Eloy Martínez is a movie buff, and the novel has a cinematic feel: the narrator, moved equally by pity and disgust, serves pretty much the same function as Joseph Cotten trying to decipher the mystery of Citizen Kane. But the novel leaves us without a rosebud. “Little by little Evita began to turn into a story that, before it ended, kindled another. She ceased to be what she said and what she did to become what people say she said and what people say she did.” The heroine must remain a mystery. The real subject is her afterlife in public memory.

So we’re back, again, to the mystery of fame. This is the place where the Argentine fixation on Evita and the American interest in her intersect. Of course the two interests are different:the first is urgent and based on visceral, often violent memories, the second casual, curious but detached.

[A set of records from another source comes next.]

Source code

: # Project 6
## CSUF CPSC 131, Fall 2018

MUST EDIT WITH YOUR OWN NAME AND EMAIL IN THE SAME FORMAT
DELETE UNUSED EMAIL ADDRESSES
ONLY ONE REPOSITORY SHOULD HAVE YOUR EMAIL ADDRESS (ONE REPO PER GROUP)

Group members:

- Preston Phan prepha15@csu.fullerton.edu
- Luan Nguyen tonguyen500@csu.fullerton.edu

The movie will satisfy neither. Still there is something almost moving in its enormous, misplaced gamble that the subject and scale of this project are enough, and that all the striving has been worth it. This poignance is best captured in the new Webber-Rice song, “You Must Love Me,” that has been added near the end, by which point the audience is exhausted from the unvaried flow that has gone before. Madonna/Evita, lying sick and depleted in a hospital bed and singing in the soft, fluttery voice she adopts for emotive passages, asks unanswerable questions (Where do we go from here? Why are you by my side?) and repeats the song’s title over and over:a command, then finally a desperate request for reassurance. She wants her husband to love her. But as happens so often in this movie we sense that it’s our love that she’s asking for. What a pity she’s failed to win it.

  1. 1

    This coincidence, like the early attraction to death poems, is one of many places where the pathetic youth seems to foreshadow the famous fate; another is the coincidence that the girl’s father and brother were named Juan, like her future husband, and her mother was Juana.

  2. 2

    Even so, there have been protests in Argentina over the production’s Englishness. The score and lyrics are by two Englishmen who have colonized an international grab bag of subjects, from Victor Hugo to Vietnam to the Gospels. Alan Parker is also English (though his first movie, Bugsy Malone, a musical homage to 1930s gangster flicks that starred children as the thugs and the molls, shows a man obsessed, perhaps unhealthily, with American culture). And then there’s Jonathan Pryce, who plays Juan Perón; his Englishness is particularly awkward when you consider Argentina’s recent trouncing in the Falklands, and the fact that Perón’s most loathed enemy, the aristocracy, was a hotbed of Anglophilia. (Jonathan Pryce presents Americans with a different but related problem: Perón rose to power on his appeal to the poor, but Pryce is best known here as the spokesman for Infiniti, the luxury car. In the latest commercial he stands outside a masked ball-a decadent, grotesque display of wealth-and invitingly cocks an eyebrow.)

  3. 3

    According to Jon Lee Anderson, who will publish a biography of Che Guevara this spring, Che and Evita never met. At best their interaction was one-way, consisting of a letter Che wrote to Evita in care of her foundation-a letter which would have been one out of many thousands-requesting money for a jeep in which to drive around South America. There is no known reply.

  4. 4

    Alan Parker is also the director of Fame, a kind of Stage Door set in a performing-arts school.

  5. 5

    There’s also no sign of Juan Perón’s constant rash from psoriasis, which required daily medicinal concealer and may suggest some stress-related misdirection of energy.